Selbstorganisation, Motivation, Finanzierung – Fernlernen ist eine Herausforderung. Warum es sich lohnt und wie es klappt

Lernen auf Distanz wird immer beliebter. Jedes Jahr entscheiden sich mehr Menschen, ihr Wissen mit einem Fernstudium oder einem Lehrgang zu vertiefen. Oder etwas vollkommen Neues anzufangen. Aber wie macht man das eigentlich genau – ein Studium so aus der Ferne? Dazu gibt es eine Menge Fragen. Wir geben einige Antworten.

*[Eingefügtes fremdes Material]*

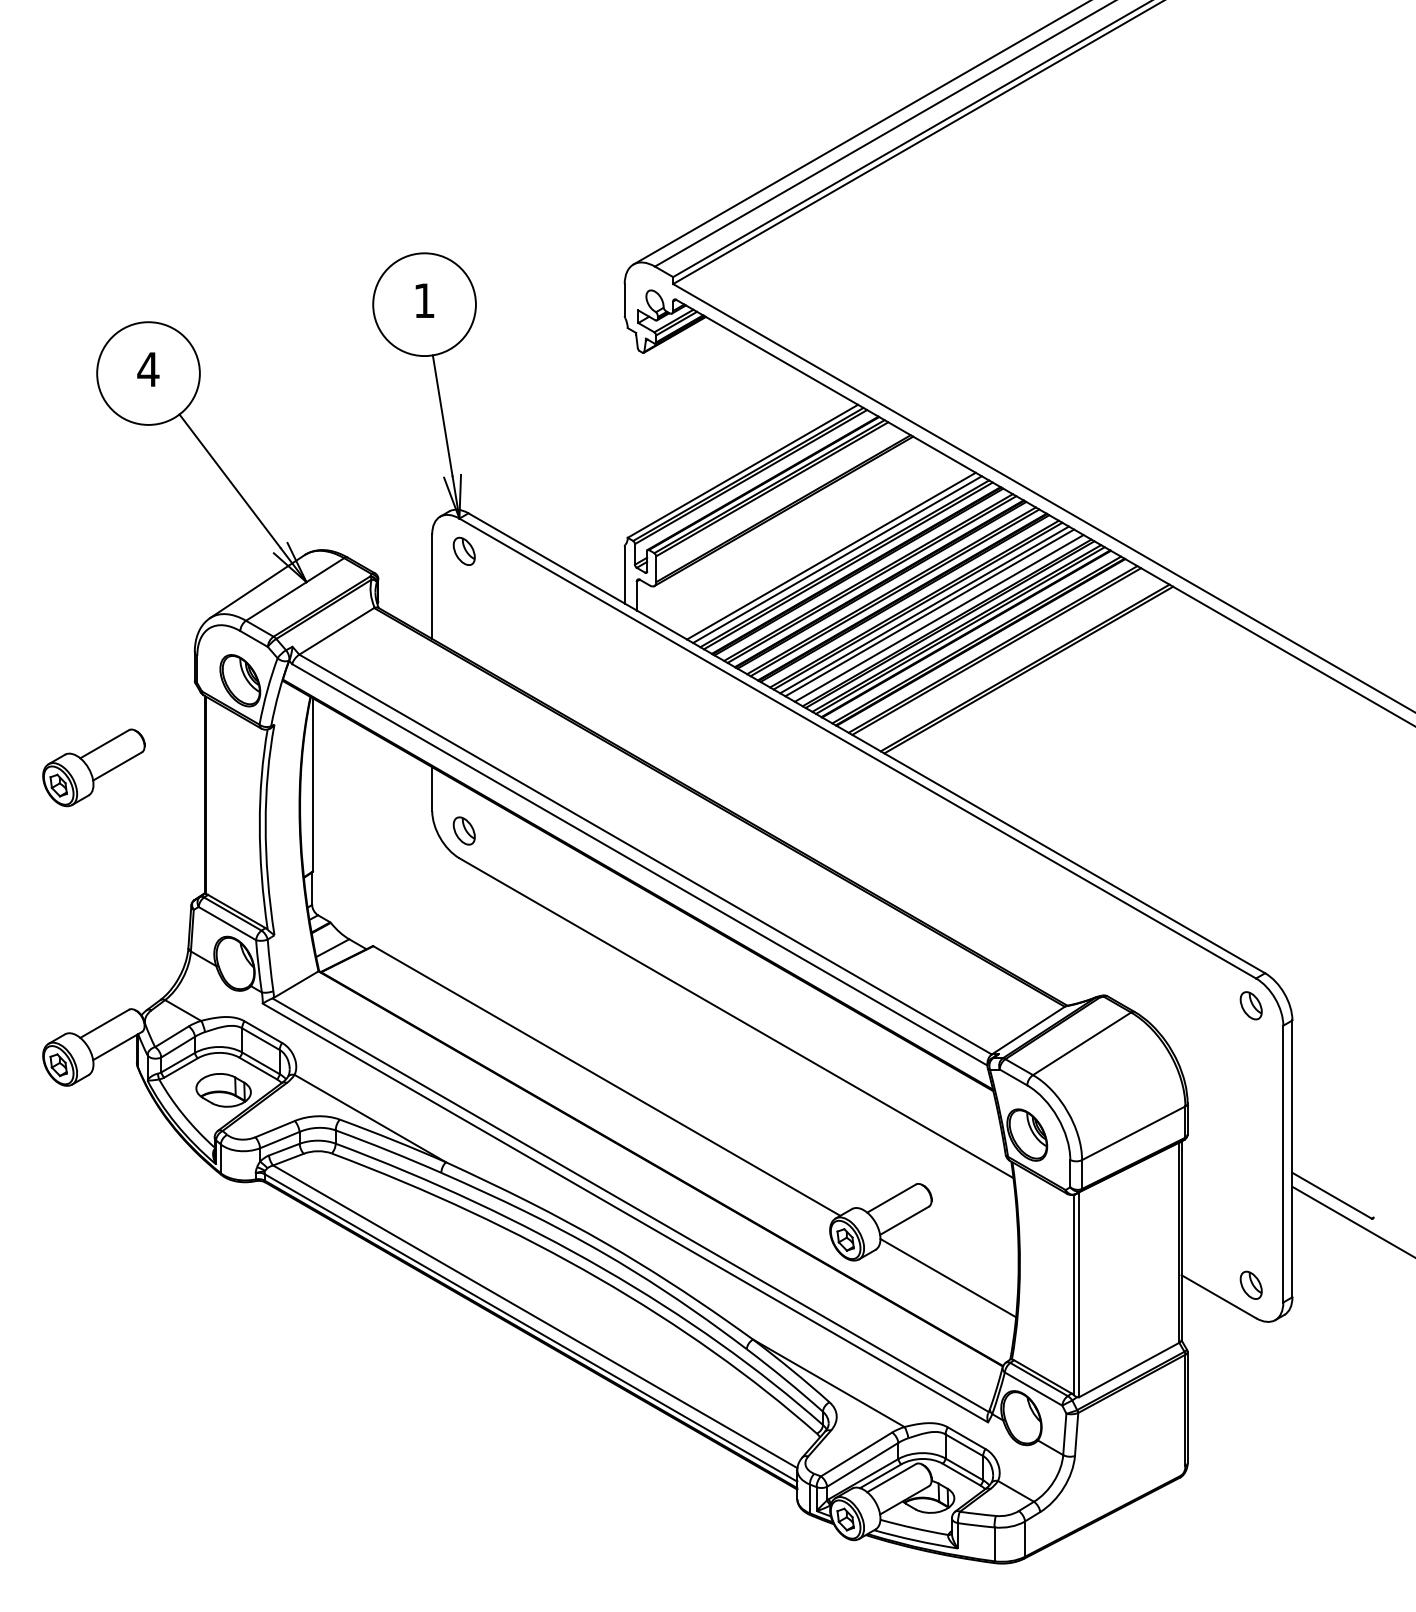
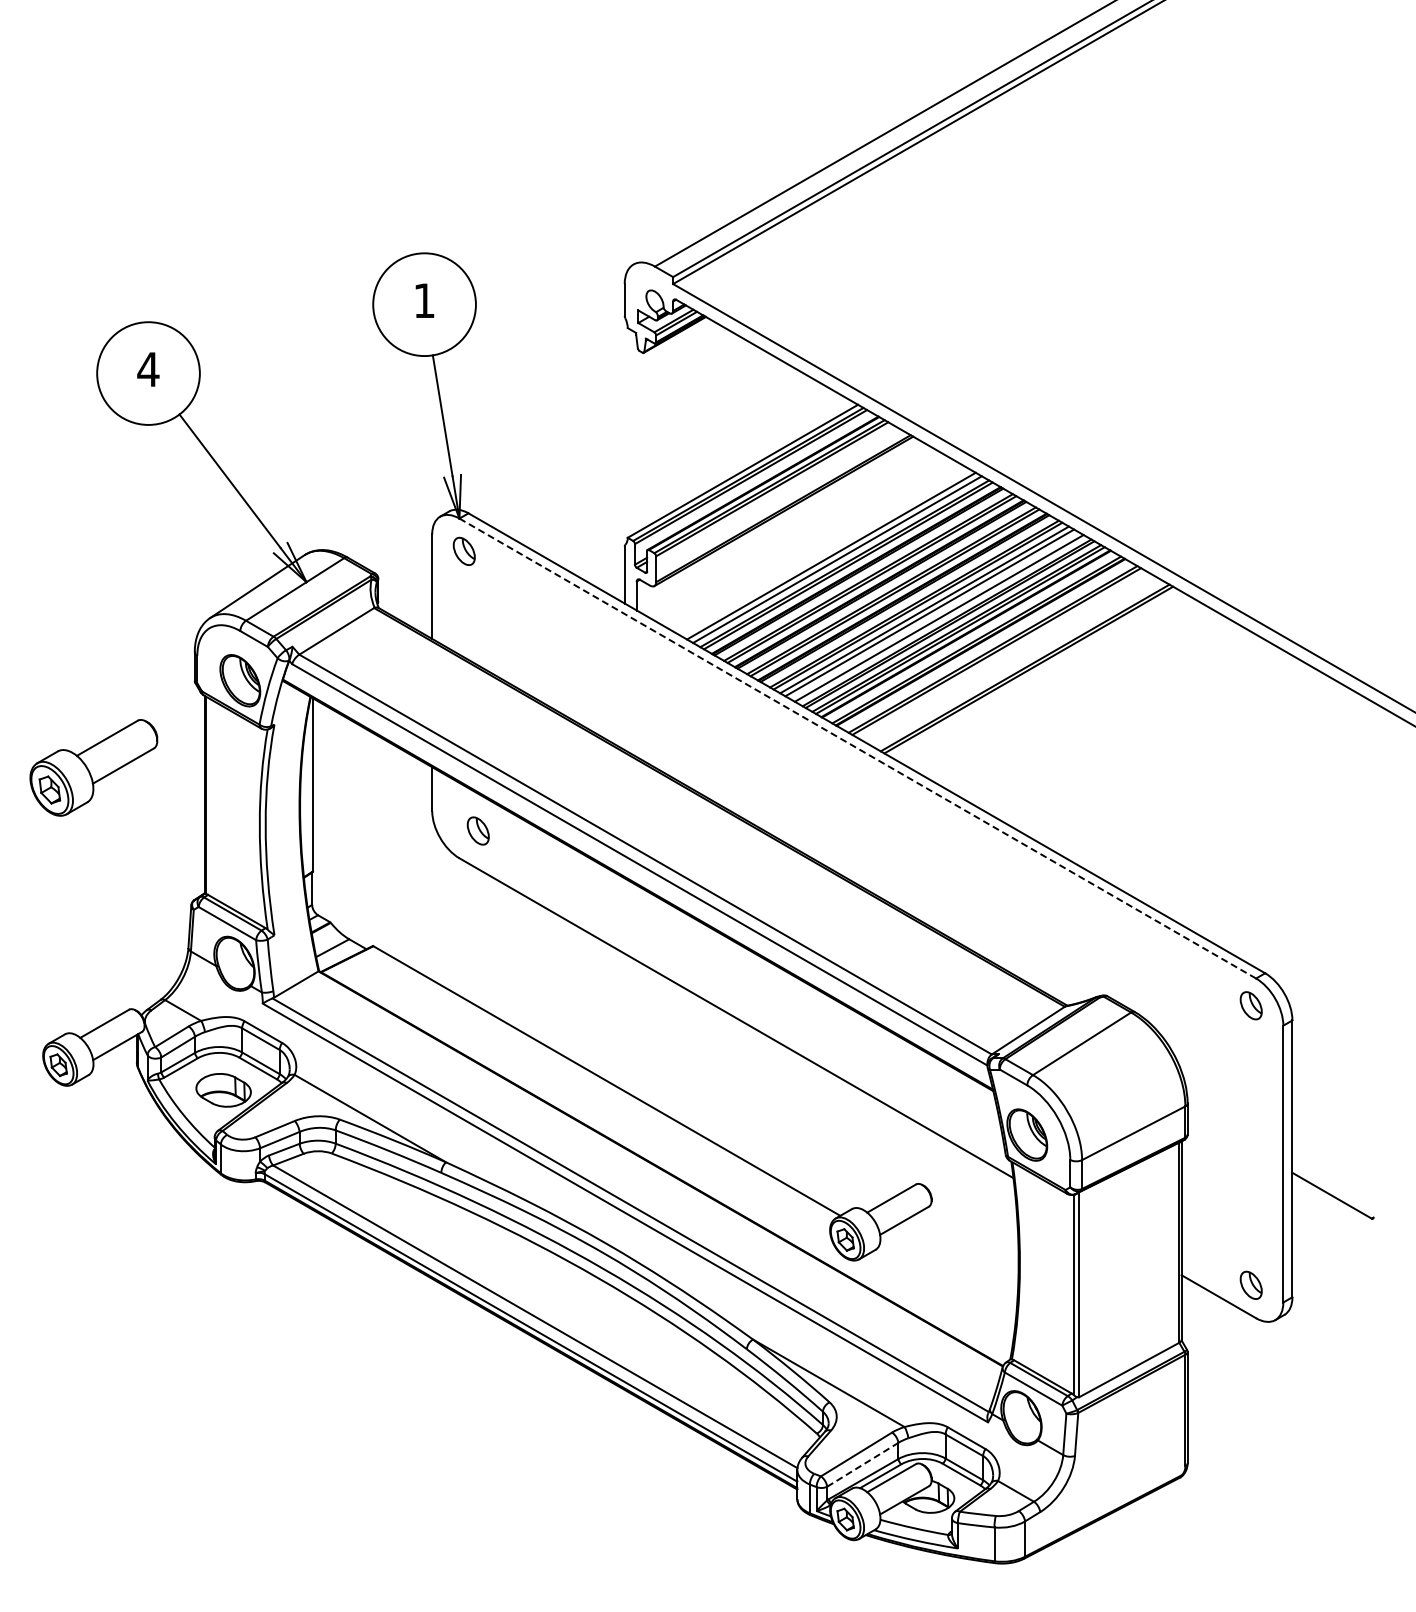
line at (860, 133): present -> none
line at (857, 748): solid -> dashed
part at (93, 767) size: 104x80 px -> 130x98 px
part at (463, 830) position: (463, 830) -> (477, 830)
line at (1352, 1221): present -> none
line at (948, 1277): present -> none
line at (862, 1464): solid -> dashed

WANN IST EIN FERNSTUDIUM RATSAM?

„Wer ein grundständiges Fernstudium mit Bachelor-Abschluss beginnt, hat in der Regel sieben oder acht Jahre Berufserfahrung nach der Ausbildung“, sagt Martin Kurz, Präsident des „Forum DistancE-Learning“, dem Fachverband für Fernlernen und Lernmedien. Interessenten für Masterstudiengänge seien meistens Mitte 30 – etwa Geisteswissenschaftler oder Ingenieure, die in die Wirtschaft gegangen sind und ihr ökonomisches Wissen vertiefen wollten.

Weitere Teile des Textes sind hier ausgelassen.